+++ RECORDS FOR PROCESSING

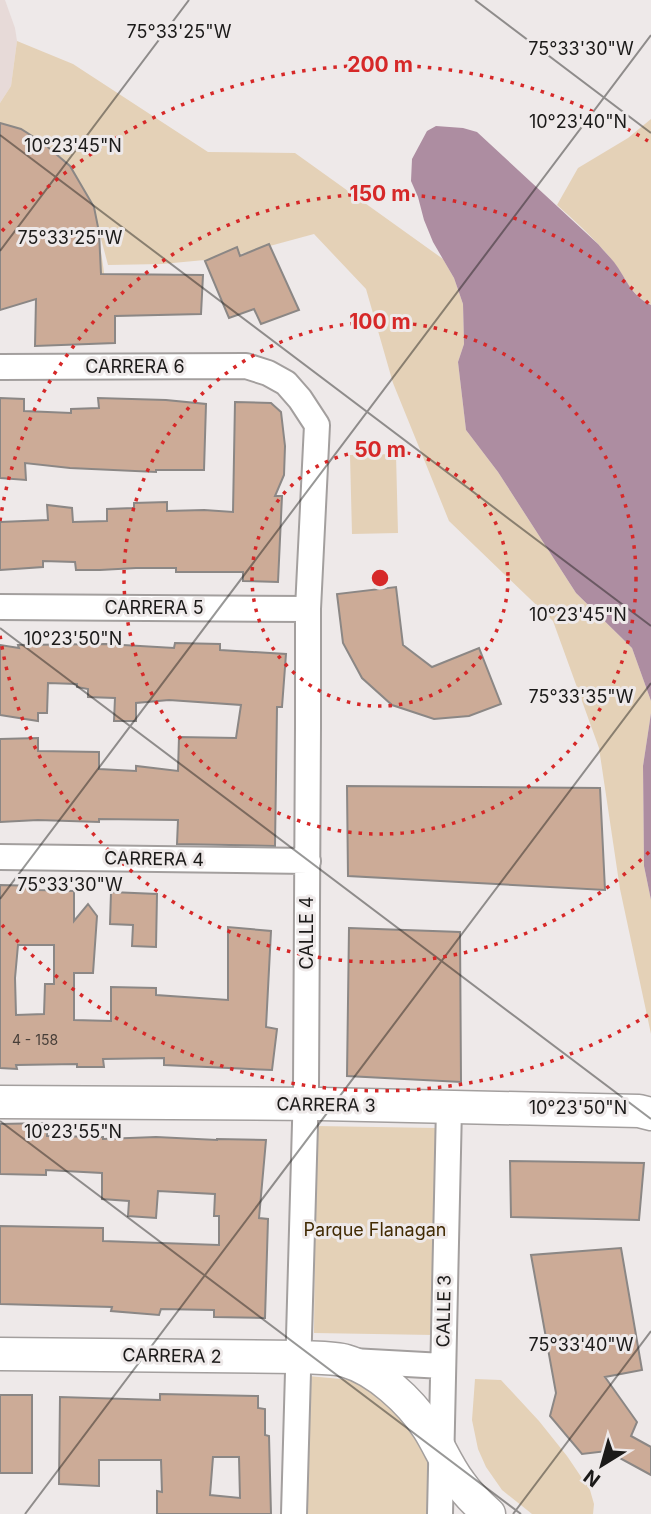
<svg xmlns="http://www.w3.org/2000/svg" width="651" height="1514" font-family="Inter,sans-serif">
<rect width="100%" height="100%" fill="#eee9e9"/>
<path fill="#e7dad8" d="M0 0H5L15 28 17 41 11 86 0 103Z"/>
<path fill="#e4d1b7" d="M17 41 73 64 208 152 295 153 443 259 454 278 463 304 464 344 458 362 466 430 498 472 576 593 632 648 651 701V713L643 766 644 866 651 900V1034L620 889 599 748 553 621 449 521 393 383 366 289 314 234 226 258 162 264 108 265 91 201 82 190C97 218 101 249 105 280L0 133 59 163 33 136 0 130V103L11 86Z
M651 119V305C630 295 626 277 612 260 596 240 576 222 557 205L578 168 628 138Z
M396 454 398 533 352 534 350 455Z
M316 1126 436 1128 434 1335 314 1333Z
M308 1376 363 1381 385 1397 429 1454 428 1514H304Z
M475 1379 501 1380 539 1421 567 1456 590 1490 594 1504 593 1514H532L502 1490 486 1467 478 1449 472 1420Z"/>
<path fill="#ad8da1" d="M436 126 463 128 477 132 598 244C603 250 609 256 614 262 627 279 630 295 651 305V701L632 648 576 593 498 472 466 430 458 362 464 344 463 304 454 278 433 242 424 220 418 197 411 181 412 159 427 131Z
M651 713V900L644 866 643 766Z"/>
<path fill="#ccab97" stroke="#8b8785" stroke-width="2" fill-rule="evenodd" d="M0 123 21 129 43 143 70 166 94 207 99 232 101 274 203 275 201 314 115 316V343L35 346 36 299 0 310Z
M269 244 299 310 261 324 254 309 229 318 205 261 237 247 240 256Z
M0 398 24 399V411L71 413V409L99 408 98 398 166 400 206 404 204 470H156V472L70 468 25 463 26 480 0 478Z
M235 402 271 403 281 412 285 446 284 475 275 496H282L278 582 243 581V572H176V568H136L100 570H76L75 562 43 561V567L0 570V522L48 520 47 505 72 508 73 522 107 521V509L134 508V503L167 502V511L204 510 233 512Z
M396 587 403 645 432 667 479 648 501 704 469 716 434 719 392 705 362 678 343 643 337 594Z
M175 643 220 644V650L286 654 282 707H277L275 846 177 844 178 820 99 819V822L38 820 0 822V739L38 738V751L99 752V769L136 771V766L178 771 179 737 236 738 241 705 169 700 136 703V721H114L115 698 88 697V689L77 687V684L48 683 47 713H38V721L0 715V645L19 648 18 645 106 644 174 648Z
M347 786 600 788 605 890 348 876Z
M0 885 39 886V890L74 891V921L88 904 97 916 93 973H74V1020L111 1021V987L156 988V995L228 1000V927L271 931 266 1027 277 1029 272 1070 164 1065V1058L103 1059 104 1067H77V1064L16 1065 17 1069 0 1068ZM18 945H54V984H45L44 1014 16 1015 15 978Z
M111 892 157 894 156 947 132 946 133 925 110 924Z
M349 928 460 932 461 1082 347 1076Z
M47 1123V1136L103 1137V1139L156 1137 217 1140V1139L266 1140 259 1218 268 1219 265 1318 214 1317V1310L161 1309 159 1315 111 1311 112 1307 0 1304V1226L103 1228V1241L219 1245V1216H214L215 1194 158 1191 156 1218 128 1216 129 1201 102 1199V1173L46 1170V1175L0 1174V1124Z
M510 1161 644 1163 639 1220 511 1217Z
M621 1248 642 1370 605 1377 637 1422 631 1436 651 1447V1475L607 1451 582 1454 550 1416 556 1393 531 1255Z
M160 1394 258 1396V1408L265 1409V1435L269 1436 271 1514H157V1491L162 1492 161 1460H99V1486L59 1484 60 1397 160 1400ZM213 1457H239L240 1498 210 1495Z
M0 1395H32V1473H0Z"/>
<g fill="none" stroke-linecap="round" stroke-linejoin="round">
<g stroke="#a39f9e" stroke-width="28">
<path id="minor" d="M0 367 246 366 268 373 286 383 300 399 317 425 308 609V727L306 1088 294 1514
M0 607 308 609
M0 857 308 861
M352 1361 443 1366
M440 1514 449 1107"/>
</g>
<g stroke="#a39f9e" stroke-width="35">
<path id="major" d="M0 1102 321 1104 639 1111 651 1114
M0 1354 298 1357C312 1358 333 1357 346 1361 377 1370 410 1401 428 1428 439 1445 447 1466 460 1483 468 1495 479 1505 489 1514"/>
</g>
<use href="#minor" stroke="#fff" stroke-width="24"/>
<use href="#major" stroke="#fff" stroke-width="32"/>
</g>
<path fill="none" stroke="#1b1a19" stroke-width="2" stroke-opacity="0.45" d="M475 0 651 133M0 135 651 626M0 251 189 0M0 628 651 1119M0 899 651 35M0 1121 521 1514M25 1514 651 683M513 1514 651 1331"/>
<g fill="none" stroke="#d62828" stroke-width="3.5" stroke-dasharray="3.5 7">
<circle cx="380" cy="578" r="128"/>
<circle cx="380" cy="578" r="256"/>
<path d="M649 852A384 384 0 0 1 0 635M0 521A384 384 0 0 1 649 304"/>
<path d="M648 1015A513 513 0 0 1 2 925M2 231A513 513 0 0 1 648 141"/>
</g>
<g text-anchor="middle" stroke-width="6" stroke-linejoin="round" paint-order="stroke">
<g font-size="14" fill="#473e38">
<text x="35" y="1045">4 - 158</text>
</g>
<g font-size="18" fill="#1b1a19" stroke="#eee9e9">
<text x="135" y="373">CARRERA 6</text>
<text x="154" y="614">CARRERA 5</text>
<text transform="translate(154 859) rotate(1)" y="6">CARRERA 4</text>
<text transform="translate(307 933) rotate(-90)" y="6">CALLE 4</text>
<text transform="translate(326 1105) rotate(1)" y="6">CARRERA 3</text>
<text transform="translate(444 1311) rotate(-89)" y="6">CALLE 3</text>
<text transform="translate(172 1356) rotate(1)" y="6">CARRERA 2</text>
</g>
<g font-size="18" fill="#412a02" stroke="#eee9e9">
<text x="375" y="1236">Parque Flanagan</text>
</g>
</g>
<g font-size="18" text-anchor="middle" fill="#1b1a19" stroke="#eee9e9" stroke-width="6" stroke-linejoin="round" paint-order="stroke">
<text x="179" y="38">75°33'25"W</text>
<text x="581" y="55">75°33'30"W</text>
<text x="578" y="128">10°23'40"N</text>
<text x="73" y="152">10°23'45"N</text>
<text x="70" y="244">75°33'25"W</text>
<text x="578" y="621">10°23'45"N</text>
<text x="73" y="645">10°23'50"N</text>
<text x="581" y="703">75°33'35"W</text>
<text x="70" y="891">75°33'30"W</text>
<text x="578" y="1114">10°23'50"N</text>
<text x="73" y="1138">10°23'55"N</text>
<text x="581" y="1351">75°33'40"W</text>
</g>
<circle cx="380" cy="578" r="10" fill="#d62828" stroke="#eee9e9" stroke-width="3.5"/>
<g font-size="21" text-anchor="middle" font-weight="bold" fill="#d62828" stroke="#eee9e9" stroke-width="6" stroke-linejoin="round" paint-order="stroke">
<text x="380" y="72">200 m</text>
<text x="380" y="201">150 m</text>
<text x="380" y="329">100 m</text>
<text x="380" y="457">50 m</text>
</g>
<g transform="translate(602 1465) rotate(217)" stroke="#eee9e9" stroke-width="5" paint-order="stroke">
<path d="M0-5L12 26L0 18L-12 26Z" fill="#1b1a19"/>
<text y="-10" font-size="19" font-weight="bold" text-anchor="middle" fill="#1b1a19">N</text>
</g>
</svg>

++++++

Could every line above be set down exactly, with the pictures omitted?

**EXERCISE RESULT:**
<svg xmlns="http://www.w3.org/2000/svg" width="651" height="1514" font-family="Inter,sans-serif">
<rect width="100%" height="100%" fill="#eee9e9"/>
<path fill="#e7dad8" d="M0 0H5L15 28 17 41 11 86 0 103Z"/>
<path fill="#e4d1b7" d="M17 41 73 64 208 152 295 153 443 259 454 278 463 304 464 344 458 362 466 430 498 472 576 593 632 648 651 701V713L643 766 644 866 651 900V1034L620 889 599 748 553 621 449 521 393 383 366 289 314 234 226 258 162 264 108 265 91 201 82 190C97 218 101 249 105 280L0 133 59 163 33 136 0 130V103L11 86Z
M651 119V305C630 295 626 277 612 260 596 240 576 222 557 205L578 168 628 138Z
M396 454 398 533 352 534 350 455Z
M316 1126 436 1128 434 1335 314 1333Z
M308 1376 363 1381 385 1397 429 1454 428 1514H304Z
M475 1379 501 1380 539 1421 567 1456 590 1490 594 1504 593 1514H532L502 1490 486 1467 478 1449 472 1420Z"/>
<path fill="#ad8da1" d="M436 126 463 128 477 132 598 244C603 250 609 256 614 262 627 279 630 295 651 305V701L632 648 576 593 498 472 466 430 458 362 464 344 463 304 454 278 433 242 424 220 418 197 411 181 412 159 427 131Z
M651 713V900L644 866 643 766Z"/>
<path fill="#ccab97" stroke="#8b8785" stroke-width="2" fill-rule="evenodd" d="M0 123 21 129 43 143 70 166 94 207 99 232 101 274 203 275 201 314 115 316V343L35 346 36 299 0 310Z
M269 244 299 310 261 324 254 309 229 318 205 261 237 247 240 256Z
M0 398 24 399V411L71 413V409L99 408 98 398 166 400 206 404 204 470H156V472L70 468 25 463 26 480 0 478Z
M235 402 271 403 281 412 285 446 284 475 275 496H282L278 582 243 581V572H176V568H136L100 570H76L75 562 43 561V567L0 570V522L48 520 47 505 72 508 73 522 107 521V509L134 508V503L167 502V511L204 510 233 512Z
M396 587 403 645 432 667 479 648 501 704 469 716 434 719 392 705 362 678 343 643 337 594Z
M175 643 220 644V650L286 654 282 707H277L275 846 177 844 178 820 99 819V822L38 820 0 822V739L38 738V751L99 752V769L136 771V766L178 771 179 737 236 738 241 705 169 700 136 703V721H114L115 698 88 697V689L77 687V684L48 683 47 713H38V721L0 715V645L19 648 18 645 106 644 174 648Z
M347 786 600 788 605 890 348 876Z
M0 885 39 886V890L74 891V921L88 904 97 916 93 973H74V1020L111 1021V987L156 988V995L228 1000V927L271 931 266 1027 277 1029 272 1070 164 1065V1058L103 1059 104 1067H77V1064L16 1065 17 1069 0 1068ZM18 945H54V984H45L44 1014 16 1015 15 978Z
M111 892 157 894 156 947 132 946 133 925 110 924Z
M349 928 460 932 461 1082 347 1076Z
M47 1123V1136L103 1137V1139L156 1137 217 1140V1139L266 1140 259 1218 268 1219 265 1318 214 1317V1310L161 1309 159 1315 111 1311 112 1307 0 1304V1226L103 1228V1241L219 1245V1216H214L215 1194 158 1191 156 1218 128 1216 129 1201 102 1199V1173L46 1170V1175L0 1174V1124Z
M510 1161 644 1163 639 1220 511 1217Z
M621 1248 642 1370 605 1377 637 1422 631 1436 651 1447V1475L607 1451 582 1454 550 1416 556 1393 531 1255Z
M160 1394 258 1396V1408L265 1409V1435L269 1436 271 1514H157V1491L162 1492 161 1460H99V1486L59 1484 60 1397 160 1400ZM213 1457H239L240 1498 210 1495Z
M0 1395H32V1473H0Z"/>
<g fill="none" stroke-linecap="round" stroke-linejoin="round">
<g stroke="#a39f9e" stroke-width="28">
<path id="minor" d="M0 367 246 366 268 373 286 383 300 399 317 425 308 609V727L306 1088 294 1514
M0 607 308 609
M0 857 308 861
M352 1361 443 1366
M440 1514 449 1107"/>
</g>
<g stroke="#a39f9e" stroke-width="35">
<path id="major" d="M0 1102 321 1104 639 1111 651 1114
M0 1354 298 1357C312 1358 333 1357 346 1361 377 1370 410 1401 428 1428 439 1445 447 1466 460 1483 468 1495 479 1505 489 1514"/>
</g>
<use href="#minor" stroke="#fff" stroke-width="24"/>
<use href="#major" stroke="#fff" stroke-width="32"/>
</g>
<path fill="none" stroke="#1b1a19" stroke-width="2" stroke-opacity="0.45" d="M475 0 651 133M0 135 651 626M0 251 189 0M0 628 651 1119M0 899 651 35M0 1121 521 1514M25 1514 651 683M513 1514 651 1331"/>
<g fill="none" stroke="#d62828" stroke-width="3.5" stroke-dasharray="3.5 7">
<circle cx="380" cy="578" r="128"/>
<circle cx="380" cy="578" r="256"/>
<path d="M649 852A384 384 0 0 1 0 635M0 521A384 384 0 0 1 649 304"/>
<path d="M648 1015A513 513 0 0 1 2 925M2 231A513 513 0 0 1 648 141"/>
</g>
<g text-anchor="middle" stroke-width="6" stroke-linejoin="round" paint-order="stroke">
<g font-size="14" fill="#473e38">
<text x="35" y="1045">4 - 158</text>
</g>
<g font-size="18" fill="#1b1a19" stroke="#eee9e9">
<text x="135" y="373">CARRERA 6</text>
<text x="154" y="614">CARRERA 5</text>
<text transform="translate(154 859) rotate(1)" y="6">CARRERA 4</text>
<text transform="translate(307 933) rotate(-90)" y="6">CALLE 4</text>
<text transform="translate(326 1105) rotate(1)" y="6">CARRERA 3</text>
<text transform="translate(444 1311) rotate(-89)" y="6">CALLE 3</text>
<text transform="translate(172 1356) rotate(1)" y="6">CARRERA 2</text>
</g>
<g font-size="18" fill="#412a02" stroke="#eee9e9">
<text x="375" y="1236">Parque Flanagan</text>
</g>
</g>
<g font-size="18" text-anchor="middle" fill="#1b1a19" stroke="#eee9e9" stroke-width="6" stroke-linejoin="round" paint-order="stroke">
<text x="179" y="38">75°33'25"W</text>
<text x="581" y="55">75°33'30"W</text>
<text x="578" y="128">10°23'40"N</text>
<text x="73" y="152">10°23'45"N</text>
<text x="70" y="244">75°33'25"W</text>
<text x="578" y="621">10°23'45"N</text>
<text x="73" y="645">10°23'50"N</text>
<text x="581" y="703">75°33'35"W</text>
<text x="70" y="891">75°33'30"W</text>
<text x="578" y="1114">10°23'50"N</text>
<text x="73" y="1138">10°23'55"N</text>
<text x="581" y="1351">75°33'40"W</text>
</g>
<circle cx="380" cy="578" r="10" fill="#d62828" stroke="#eee9e9" stroke-width="3.5"/>
<g font-size="21" text-anchor="middle" font-weight="bold" fill="#d62828" stroke="#eee9e9" stroke-width="6" stroke-linejoin="round" paint-order="stroke">
<text x="380" y="72">200 m</text>
<text x="380" y="201">150 m</text>
<text x="380" y="329">100 m</text>
<text x="380" y="457">50 m</text>
</g>
<g transform="translate(602 1465) rotate(217)" stroke="#eee9e9" stroke-width="5" paint-order="stroke">
<path d="M0-5L12 26L0 18L-12 26Z" fill="#1b1a19"/>
<text y="-10" font-size="19" font-weight="bold" text-anchor="middle" fill="#1b1a19">N</text>
</g>
</svg>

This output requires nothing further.